--- START ---
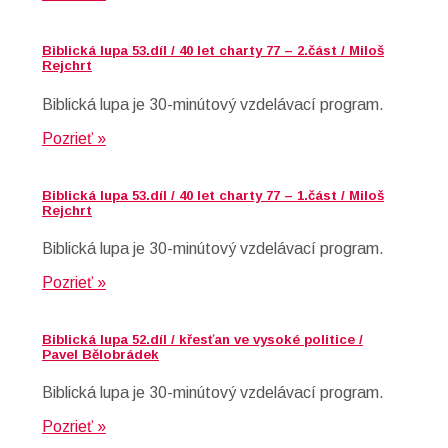
Biblická lupa 53.díl / 40 let charty 77 – 2.část / Miloš
Rejchrt
Biblická lupa je 30-minútový vzdelávací program.
Pozrieť »
Biblická lupa 53.díl / 40 let charty 77 – 1.část / Miloš
Rejchrt
Biblická lupa je 30-minútový vzdelávací program.
Pozrieť »
Biblická lupa 52.díl / křesťan ve vysoké politice /
Pavel Bělobrádek
Biblická lupa je 30-minútový vzdelávací program.
Pozrieť »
--- END ---
** Task to carry out **
Copy the text of the data above word for word, keeping the same line breaks. Leave out the pictures.

** Response to this exercise **
Biblická lupa 53.díl / 40 let charty 77 – 2.část / Miloš
Rejchrt
Biblická lupa je 30-minútový vzdelávací program.
Pozrieť »
Biblická lupa 53.díl / 40 let charty 77 – 1.část / Miloš
Rejchrt
Biblická lupa je 30-minútový vzdelávací program.
Pozrieť »
Biblická lupa 52.díl / křesťan ve vysoké politice /
Pavel Bělobrádek
Biblická lupa je 30-minútový vzdelávací program.
Pozrieť »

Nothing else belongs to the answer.